Sin embargo, el problema de los ejecutores de penales es que lo que esperan la hinchada y sus compañeros de equipo es que anoten.

Esta presión podría explicar por qué no trabajan en equipo (en los penales) o se comunican major como grupo.

"Los que patean están bajo una enorme presión, focalizada en el momento de su propio disparo.

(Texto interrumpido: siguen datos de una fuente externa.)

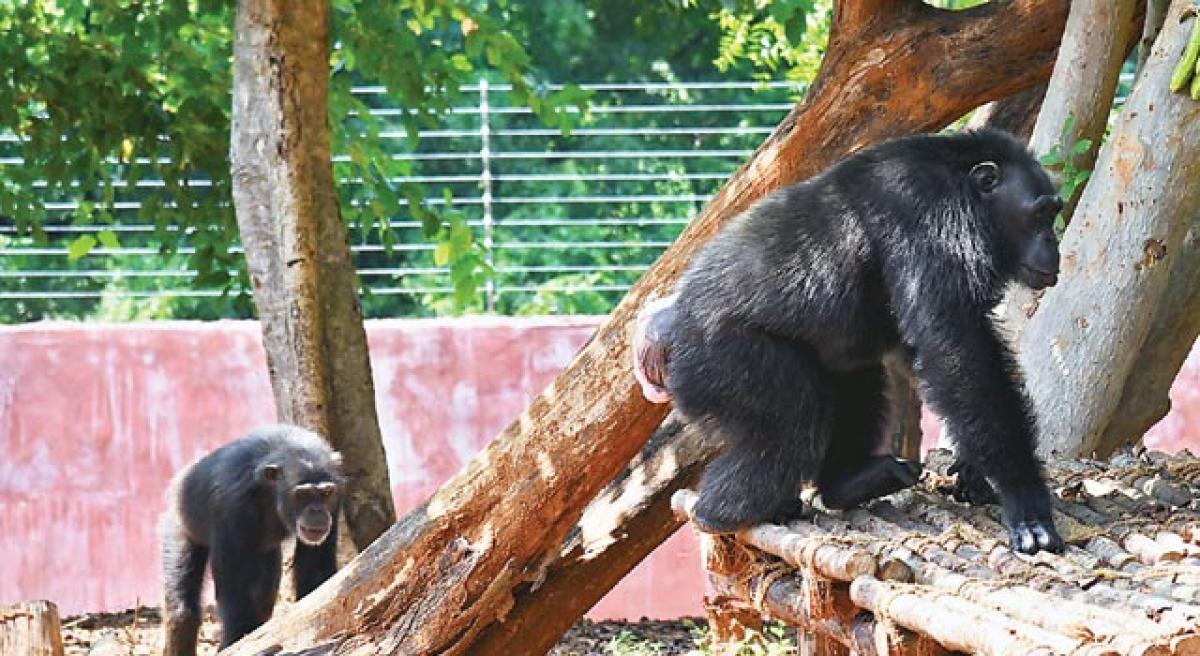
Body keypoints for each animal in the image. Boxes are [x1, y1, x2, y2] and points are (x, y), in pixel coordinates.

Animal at [159, 424, 343, 652]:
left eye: (326, 493)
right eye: (303, 494)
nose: (317, 511)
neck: (271, 492)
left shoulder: (336, 500)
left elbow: (315, 571)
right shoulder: (231, 504)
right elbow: (235, 592)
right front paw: (236, 640)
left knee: (263, 596)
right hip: (177, 525)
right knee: (182, 611)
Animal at [643, 127, 1065, 554]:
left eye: (1053, 214)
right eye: (1040, 215)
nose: (1052, 241)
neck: (970, 196)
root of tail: (666, 336)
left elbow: (923, 352)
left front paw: (974, 472)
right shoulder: (935, 221)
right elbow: (955, 352)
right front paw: (1025, 503)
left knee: (855, 378)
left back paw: (847, 483)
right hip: (720, 356)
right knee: (793, 418)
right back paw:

Cada pateador individual puede no prestar atención a la secuencia de los disparos anteriores para predecir lo que hará el portero", dijo Patrick Haggard, otro de los autores.

Si los porteros quieren mejorar sus posibilidades de atajar penales deben resistirse a la falacia del apostador.

La mejor forma sería planear una secuencia de "tiradas" y atenerse a ella.

"El mejor punto para el arquero es volverse aleatorio", aconseja Misirlosy.

Si no produce un patrón, dice el experto en neurociencia, los oponentes no pueden predecirlo y explotarlo.

Sin emabargo, hay un área de la portería que los psicólogos no examinaron: el centro.

"Decidimos dejar el medio fuera de nuestro análisis ya que es muy inusual. Ocurre en menos del 10% de los casos, y los guardametas se quedan en el medio sólo el 2,5% de las veces, así que los pateadores podrían explotar esto y disparar al centro más seguido".